BEGIN Excerpt provided

Search code examples
web-scrapingscrapysession-cookiesmiddlewarescrapy-splash

How to keep splash cookies


I am currently trying to scrape a website and trying to stay logged in as I scrape. Unfortunately, from what I understand splash resets cookies at every splashrequest. I am using splash with scrapy to scrape a site with javascript. My question is: How do I keep my cookies from being reset?

After scraping the web myself for a solution, I know it has something to do with lua scripts or cookie middleware but I have no idea how to use them. If anyone could help it would be great. All the sites that talk about that are really unclear so please be as clear as possible.


Solution

  • Yes, you can set cookies and return cookies in lua scripts. If the login page and scraping page use same script, your script should be like this:

    function main(splash)
        splash:init_cookies(splash.args.cookies)
    
        -- ... your script
    
        return {
            cookies = splash:get_cookies(),
            -- ... other results, e.g. html
        }
    end
    

    If you use different scripts for login and scrape, u can return cookies from login_script and send it along with SplashRequest:

    yield SplashRequest(url = url, callback=self.item_parse, endpoint='execute',args={
                    'lua_source': self.scrape_script
                }, meta={'cookies': cookies})
    

    In scrape_script you need to set cookies using command:

     splash:init_cookies(splash.args.cookies)

END Excerpt provided
BEGIN Extracted material

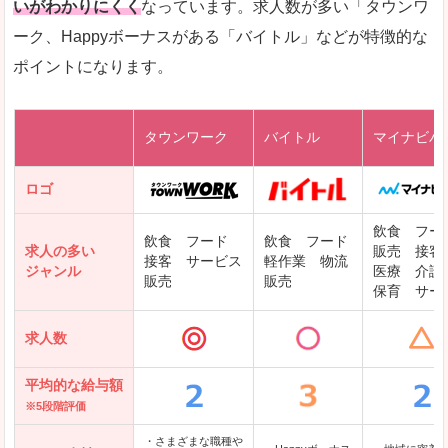
いがわかりにくく
なっています。求人数が多い「タウンワ
ーク、Happyボーナスがある「バイトル」などが特徴的な
レバテックキャリア
ポイントになります。
ギークリー(Geekly)
Green
タウンワーク
バイトル
マイナビバ
DODAエンジニア IT
パソナテック
ロゴ
IT転職ナビ
飲食 フー
飲食 フード
飲食 フード
求人の多い
販売 接客
接客 サービス
軽作業 物流
ジャンル
医療 介護
販売
販売
保育 サー
クリーデンス
求人数
テンプスタッフ
アパレル転職なび
平均的な給与額
※5段階評価
・さまざまな職種や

END Extracted material

Write out the thread on keeping splash cookies from "Search code examples" up to and including "from being reset?", renaming "website" to "web page". None of this material is needed.

Search code examples
web-scrapingscrapysession-cookiesmiddlewarescrapy-splash

How to keep splash cookies


I am currently trying to scrape a web page and trying to stay logged in as I scrape. Unfortunately, from what I understand splash resets cookies at every splashrequest. I am using splash with scrapy to scrape a site with javascript. My question is: How do I keep my cookies from being reset?